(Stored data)
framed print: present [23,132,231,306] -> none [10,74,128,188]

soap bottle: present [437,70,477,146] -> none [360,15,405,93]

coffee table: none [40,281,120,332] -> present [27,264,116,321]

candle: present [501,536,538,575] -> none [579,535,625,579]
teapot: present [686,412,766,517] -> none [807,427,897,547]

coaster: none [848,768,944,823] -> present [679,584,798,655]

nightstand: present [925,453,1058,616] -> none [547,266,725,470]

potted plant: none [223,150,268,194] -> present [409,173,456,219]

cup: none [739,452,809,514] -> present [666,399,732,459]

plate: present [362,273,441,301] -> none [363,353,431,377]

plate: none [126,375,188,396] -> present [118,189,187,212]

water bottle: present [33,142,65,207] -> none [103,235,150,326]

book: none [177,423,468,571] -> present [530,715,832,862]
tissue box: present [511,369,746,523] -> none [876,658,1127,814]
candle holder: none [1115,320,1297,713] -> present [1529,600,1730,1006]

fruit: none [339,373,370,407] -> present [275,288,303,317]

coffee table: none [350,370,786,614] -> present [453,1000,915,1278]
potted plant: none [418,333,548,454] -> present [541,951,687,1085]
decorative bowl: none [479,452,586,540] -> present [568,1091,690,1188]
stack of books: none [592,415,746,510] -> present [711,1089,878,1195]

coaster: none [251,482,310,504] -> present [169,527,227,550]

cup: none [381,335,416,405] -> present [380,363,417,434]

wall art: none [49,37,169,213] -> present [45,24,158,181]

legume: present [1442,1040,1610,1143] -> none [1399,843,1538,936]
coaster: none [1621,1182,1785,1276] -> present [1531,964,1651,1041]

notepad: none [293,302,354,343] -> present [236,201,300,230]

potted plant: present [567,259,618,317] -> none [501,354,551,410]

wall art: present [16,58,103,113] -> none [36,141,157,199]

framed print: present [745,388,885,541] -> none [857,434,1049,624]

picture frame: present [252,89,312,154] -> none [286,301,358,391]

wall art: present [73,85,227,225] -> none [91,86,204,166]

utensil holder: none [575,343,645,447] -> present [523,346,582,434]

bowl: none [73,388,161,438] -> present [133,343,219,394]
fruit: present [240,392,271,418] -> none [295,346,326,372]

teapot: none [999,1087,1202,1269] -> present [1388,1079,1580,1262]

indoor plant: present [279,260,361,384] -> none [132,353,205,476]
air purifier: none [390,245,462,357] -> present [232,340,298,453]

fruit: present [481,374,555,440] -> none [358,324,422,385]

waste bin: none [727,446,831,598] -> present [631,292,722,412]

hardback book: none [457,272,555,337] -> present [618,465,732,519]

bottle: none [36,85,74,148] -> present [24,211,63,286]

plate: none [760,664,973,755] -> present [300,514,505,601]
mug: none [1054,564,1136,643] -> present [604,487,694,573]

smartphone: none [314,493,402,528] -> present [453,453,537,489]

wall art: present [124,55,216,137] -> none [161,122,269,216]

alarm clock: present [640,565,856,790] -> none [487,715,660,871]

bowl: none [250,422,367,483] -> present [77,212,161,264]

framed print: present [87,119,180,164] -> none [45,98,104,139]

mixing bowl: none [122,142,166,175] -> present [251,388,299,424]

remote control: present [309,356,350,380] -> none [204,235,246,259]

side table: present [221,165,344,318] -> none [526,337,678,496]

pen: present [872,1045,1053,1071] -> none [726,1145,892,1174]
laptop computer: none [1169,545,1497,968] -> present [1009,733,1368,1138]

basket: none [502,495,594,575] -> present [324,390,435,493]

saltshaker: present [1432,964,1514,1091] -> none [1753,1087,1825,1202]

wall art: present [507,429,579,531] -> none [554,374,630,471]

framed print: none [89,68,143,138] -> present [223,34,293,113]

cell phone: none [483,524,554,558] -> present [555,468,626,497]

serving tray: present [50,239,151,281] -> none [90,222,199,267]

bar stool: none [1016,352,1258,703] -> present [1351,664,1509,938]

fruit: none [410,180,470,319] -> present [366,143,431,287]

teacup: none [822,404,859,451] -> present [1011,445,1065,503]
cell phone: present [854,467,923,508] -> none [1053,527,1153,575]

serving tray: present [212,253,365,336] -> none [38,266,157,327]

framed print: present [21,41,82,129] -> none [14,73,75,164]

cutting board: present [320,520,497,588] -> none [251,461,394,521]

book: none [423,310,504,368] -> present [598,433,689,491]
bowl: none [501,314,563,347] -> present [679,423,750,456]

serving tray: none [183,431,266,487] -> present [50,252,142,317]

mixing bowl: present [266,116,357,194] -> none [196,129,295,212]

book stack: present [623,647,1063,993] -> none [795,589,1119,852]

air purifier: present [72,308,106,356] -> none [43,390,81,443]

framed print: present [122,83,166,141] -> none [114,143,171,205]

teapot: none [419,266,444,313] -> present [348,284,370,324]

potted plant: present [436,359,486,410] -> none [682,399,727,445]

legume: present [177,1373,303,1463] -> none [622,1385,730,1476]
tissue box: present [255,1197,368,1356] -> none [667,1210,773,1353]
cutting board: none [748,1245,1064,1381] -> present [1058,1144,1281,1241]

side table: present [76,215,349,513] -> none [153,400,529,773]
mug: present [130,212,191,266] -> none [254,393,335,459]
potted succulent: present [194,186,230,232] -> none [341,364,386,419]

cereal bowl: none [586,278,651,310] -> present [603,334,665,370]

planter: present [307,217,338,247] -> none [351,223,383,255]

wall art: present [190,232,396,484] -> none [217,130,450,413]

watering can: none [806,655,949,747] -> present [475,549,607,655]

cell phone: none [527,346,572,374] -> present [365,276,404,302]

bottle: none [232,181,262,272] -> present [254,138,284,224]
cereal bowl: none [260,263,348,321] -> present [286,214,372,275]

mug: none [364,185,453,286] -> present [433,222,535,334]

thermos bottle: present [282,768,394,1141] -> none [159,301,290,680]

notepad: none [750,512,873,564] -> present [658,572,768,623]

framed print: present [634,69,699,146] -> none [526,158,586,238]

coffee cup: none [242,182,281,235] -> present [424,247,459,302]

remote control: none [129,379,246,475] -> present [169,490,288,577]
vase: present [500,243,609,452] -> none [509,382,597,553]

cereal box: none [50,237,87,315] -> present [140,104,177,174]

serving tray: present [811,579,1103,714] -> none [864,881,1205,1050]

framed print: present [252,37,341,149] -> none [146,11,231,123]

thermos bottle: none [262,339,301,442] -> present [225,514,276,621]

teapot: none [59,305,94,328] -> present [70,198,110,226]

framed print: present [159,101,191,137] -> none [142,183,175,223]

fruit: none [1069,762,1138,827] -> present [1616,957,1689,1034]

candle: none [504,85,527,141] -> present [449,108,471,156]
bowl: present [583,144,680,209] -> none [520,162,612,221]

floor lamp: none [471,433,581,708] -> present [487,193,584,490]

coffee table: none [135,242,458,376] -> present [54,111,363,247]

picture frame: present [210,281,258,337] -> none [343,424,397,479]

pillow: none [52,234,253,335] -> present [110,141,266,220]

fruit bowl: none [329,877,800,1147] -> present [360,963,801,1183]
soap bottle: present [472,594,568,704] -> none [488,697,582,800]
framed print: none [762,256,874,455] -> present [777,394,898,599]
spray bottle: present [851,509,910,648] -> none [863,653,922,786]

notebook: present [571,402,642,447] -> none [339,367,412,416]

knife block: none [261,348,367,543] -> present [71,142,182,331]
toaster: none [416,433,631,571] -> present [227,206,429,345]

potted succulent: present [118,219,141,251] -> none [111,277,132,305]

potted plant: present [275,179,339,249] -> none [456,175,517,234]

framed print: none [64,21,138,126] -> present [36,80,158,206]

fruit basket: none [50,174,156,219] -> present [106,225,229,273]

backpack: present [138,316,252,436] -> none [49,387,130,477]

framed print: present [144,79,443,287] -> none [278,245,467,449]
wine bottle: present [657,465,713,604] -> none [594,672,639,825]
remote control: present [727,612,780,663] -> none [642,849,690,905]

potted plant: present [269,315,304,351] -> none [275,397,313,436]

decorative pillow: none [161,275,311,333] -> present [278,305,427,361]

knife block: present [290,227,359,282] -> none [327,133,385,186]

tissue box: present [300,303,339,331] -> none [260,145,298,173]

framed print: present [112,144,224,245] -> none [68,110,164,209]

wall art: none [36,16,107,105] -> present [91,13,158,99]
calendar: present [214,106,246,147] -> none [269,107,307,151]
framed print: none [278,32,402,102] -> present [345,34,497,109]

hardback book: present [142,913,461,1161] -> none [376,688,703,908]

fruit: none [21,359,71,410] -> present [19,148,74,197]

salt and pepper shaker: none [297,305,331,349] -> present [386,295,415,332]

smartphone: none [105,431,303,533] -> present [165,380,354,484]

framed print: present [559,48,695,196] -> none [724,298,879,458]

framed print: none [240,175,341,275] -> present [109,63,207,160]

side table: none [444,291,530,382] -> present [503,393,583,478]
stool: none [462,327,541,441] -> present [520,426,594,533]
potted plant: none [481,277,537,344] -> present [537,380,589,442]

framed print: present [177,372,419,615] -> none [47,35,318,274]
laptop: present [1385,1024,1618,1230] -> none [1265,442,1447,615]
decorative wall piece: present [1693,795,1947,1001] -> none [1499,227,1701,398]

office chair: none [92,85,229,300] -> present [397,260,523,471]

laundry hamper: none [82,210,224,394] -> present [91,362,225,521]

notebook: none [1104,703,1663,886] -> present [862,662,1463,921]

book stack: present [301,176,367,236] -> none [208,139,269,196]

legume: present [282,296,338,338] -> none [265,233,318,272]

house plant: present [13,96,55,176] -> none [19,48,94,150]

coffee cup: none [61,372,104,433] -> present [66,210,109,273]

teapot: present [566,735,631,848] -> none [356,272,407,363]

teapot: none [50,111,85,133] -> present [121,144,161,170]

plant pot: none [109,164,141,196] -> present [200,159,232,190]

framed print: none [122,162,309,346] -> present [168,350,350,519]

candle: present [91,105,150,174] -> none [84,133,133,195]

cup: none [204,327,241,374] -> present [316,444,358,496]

WHAT THE EXERCISE ASKS:
Among the entries above, copy exactly only the lines starting with the one containing "candle holder: none" and going through the one containing "coaster: none [1621,1182,1785,1276]", both ends included.

WRITTEN RESPONSE:
candle holder: none [1115,320,1297,713] -> present [1529,600,1730,1006]

fruit: none [339,373,370,407] -> present [275,288,303,317]

coffee table: none [350,370,786,614] -> present [453,1000,915,1278]
potted plant: none [418,333,548,454] -> present [541,951,687,1085]
decorative bowl: none [479,452,586,540] -> present [568,1091,690,1188]
stack of books: none [592,415,746,510] -> present [711,1089,878,1195]

coaster: none [251,482,310,504] -> present [169,527,227,550]

cup: none [381,335,416,405] -> present [380,363,417,434]

wall art: none [49,37,169,213] -> present [45,24,158,181]

legume: present [1442,1040,1610,1143] -> none [1399,843,1538,936]
coaster: none [1621,1182,1785,1276] -> present [1531,964,1651,1041]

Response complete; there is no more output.